The bright, dusty aftermath of giant eruptions & H-rich supernovae. Late interaction of supernova shocks & dusty circumstellar shells

TL;DR

This study uses 3D hydrodynamical simulations to investigate how dust formed after giant stellar eruptions survives the shock interactions from hydrogen-rich supernovae, revealing that early explosions can preserve more dust than previously thought.

Contribution

It provides new insights into dust survival rates in supernova remnants by modeling the impact of explosion timing, geometry, and energy on dust in circumstellar shells.

Findings

25% of dust survives 250 years in spherical CSM

Only 2% of dust remains after a century in bipolar CSM

Early supernova explosions can preserve up to 75% of dust

Abstract

The late-stage evolution of massive stars is marked by intense instability as they approach core-collapse. During these phases, giant stellar eruptions lead to exceptionally high mass-loss rates, forming significant amounts of dust. However, the survival of these dust grains is challenged by the powerful shock waves generated when the progenitor explodes as a supernova (SN). We explore the impact of hydrogen-rich SN explosions from 45, 50, and 60 M$_\odot$ progenitors on dust formed after these eruptions, focusing on interactions with circumstellar shells occurring from a few years to centuries after the event. Using 3D hydrodynamical simulations, we track the evolution of dust particles in a scenario that includes the progenitor's stellar wind, a giant eruption, and the subsequent SN explosion, following the mass budgets predicted by stellar evolution models.
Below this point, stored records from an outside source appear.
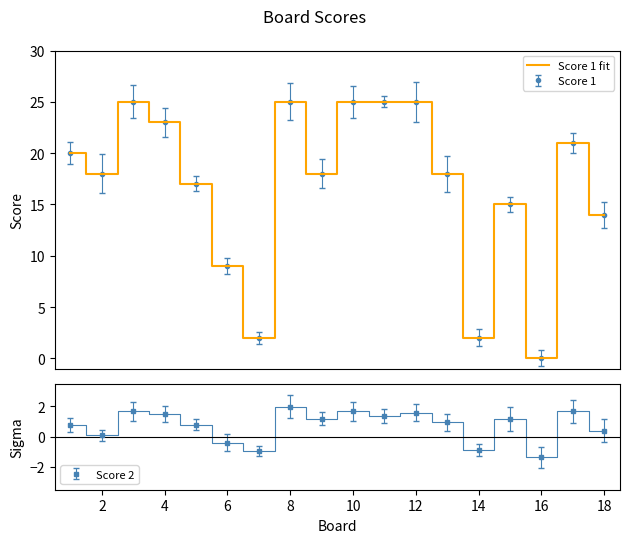

What is the value of the 10th point from the left?

25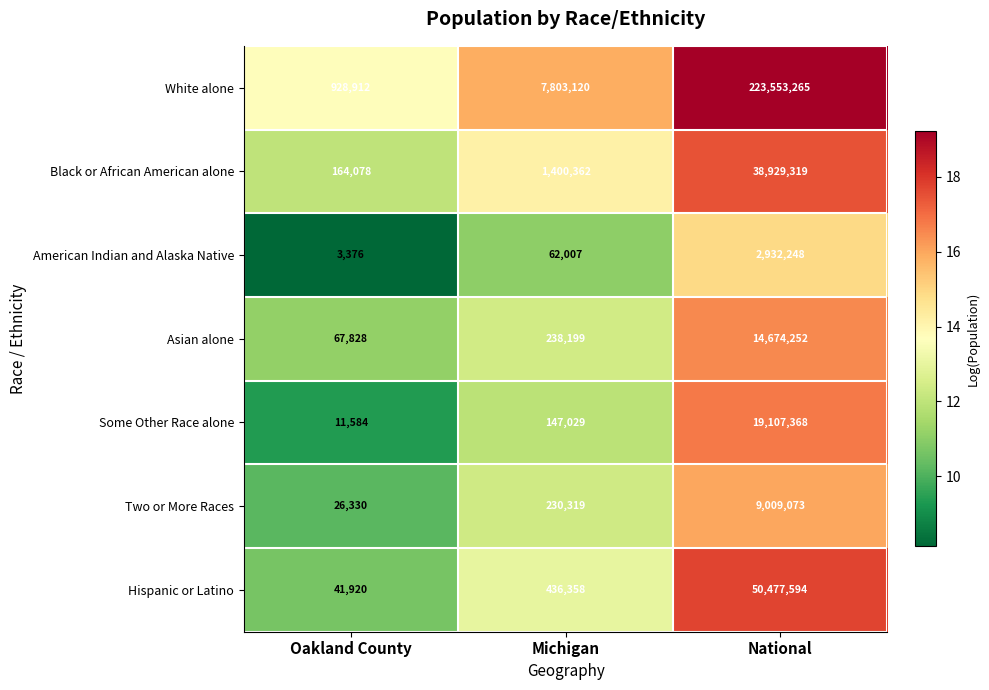

What is the minimum value for Two or More Races?

26330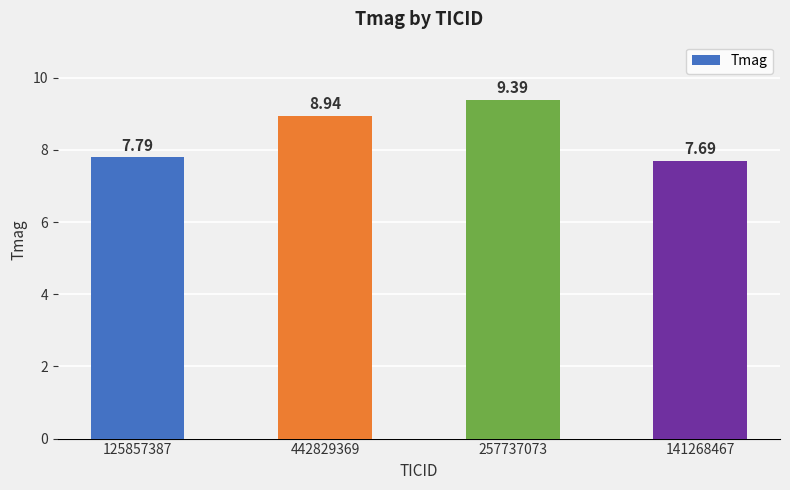

What is the difference between the maximum and minimum values?

1.7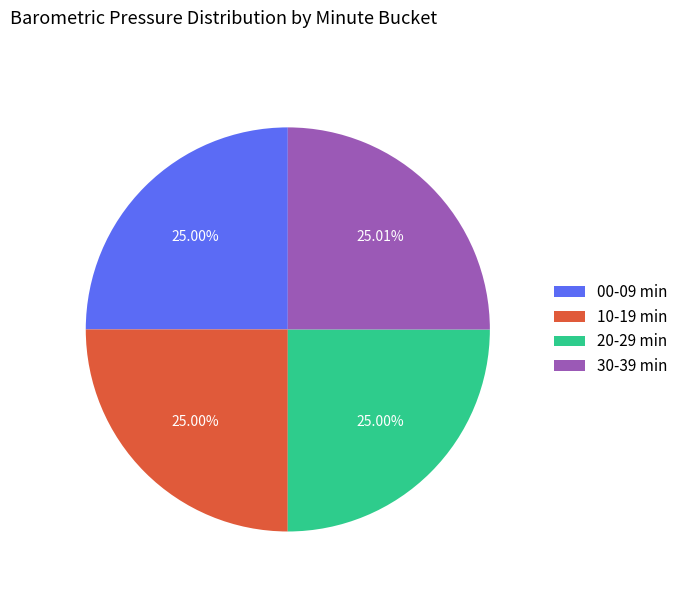

Do 10-19 min and 20-29 min together represent more than half of the pie?

No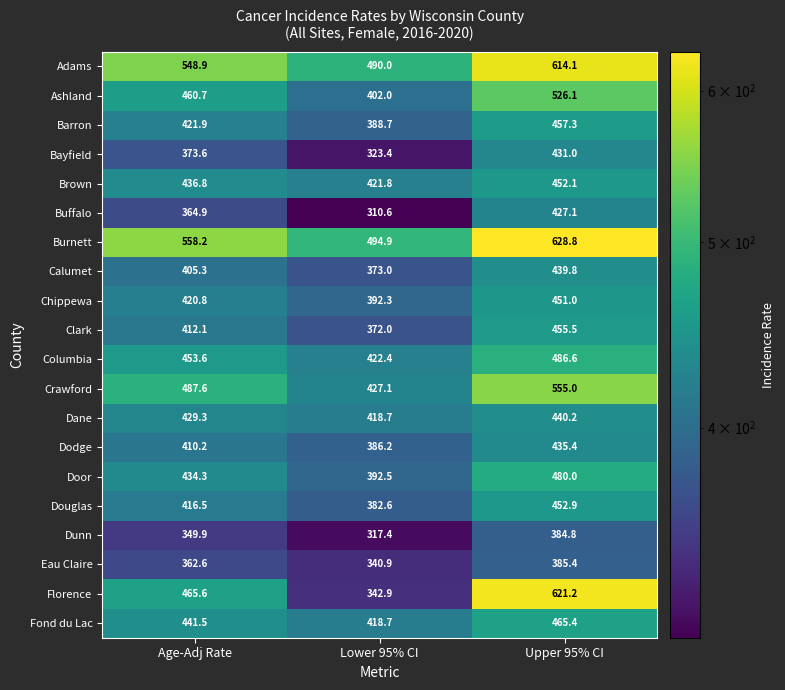

At how many categories does at least one series exceed 593?

1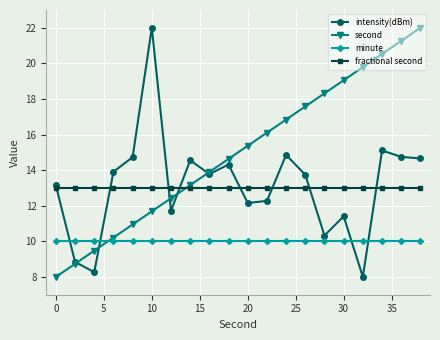

What is the highest value of the minute series?

10.0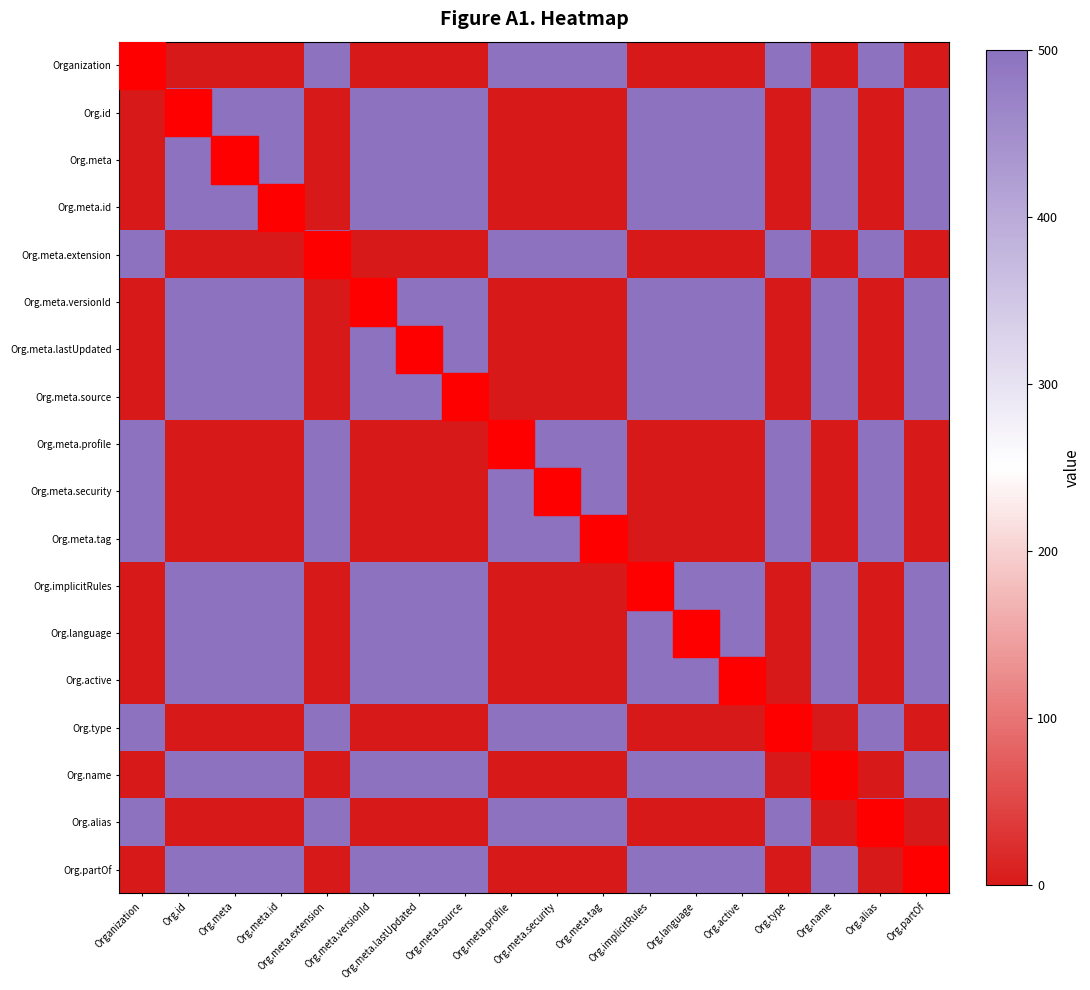

What is the total value across all series at Org.meta.tag?

3507.0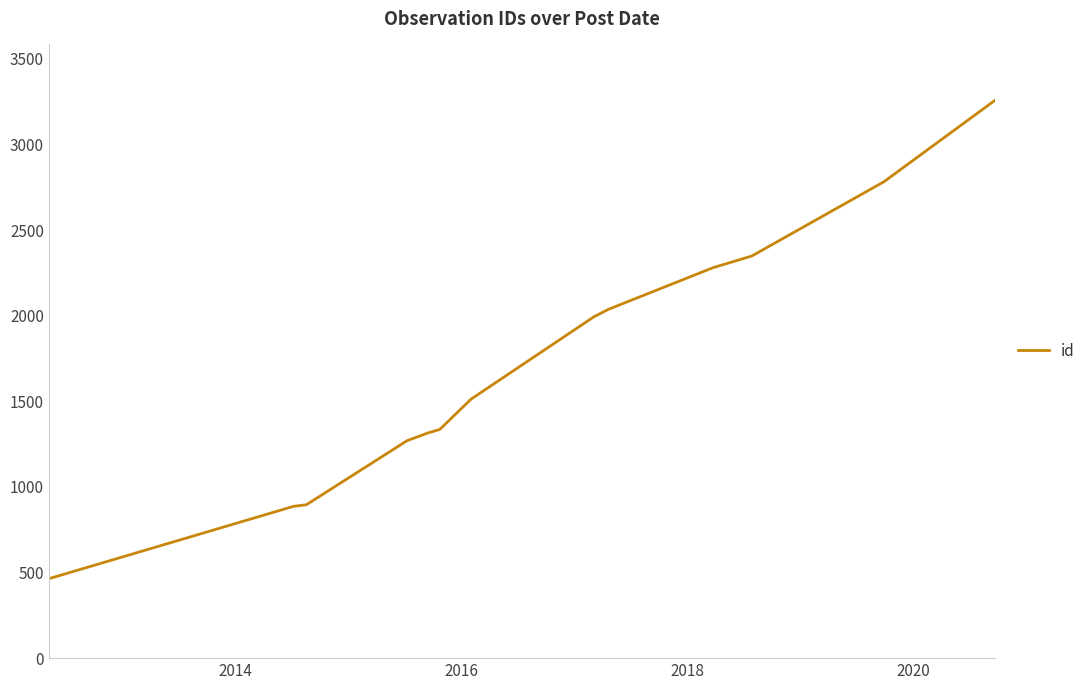

What is the smallest value displayed?

464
For a standard SN ejecta mass of 10 M$_\odot$ and kinetic energy of $10^{51}$ erg, only 25% of the dust mass survives 250 years post-explosion in a spherical circumstellar medium (CSM), while merely 2% remains a century after the explosion in a bipolar CSM. If the SN follows the eruption within a dozen years, 75% of the dust survives for a standard explosion, dropping to 20% for more massive ejecta (15-20 M$_\odot$) with kinetic energy of $5 \times 10^{51}$ erg. The geometry of the CSM and the early transition of the SN remnant into a radiative phase significantly influence dust survival. As the shock wave weakens and efficiently converts kinetic energy into thermal radiation (up to half of the injected kinetic energy) the likelihood of dust survival increases, affecting not only pre-existing dust in the CSM but also SN-condensed dust and ambient interstellar dust. Contrary to expectations, a larger fraction of the dust mass can survive if the SN occurs only a few years after the eruption.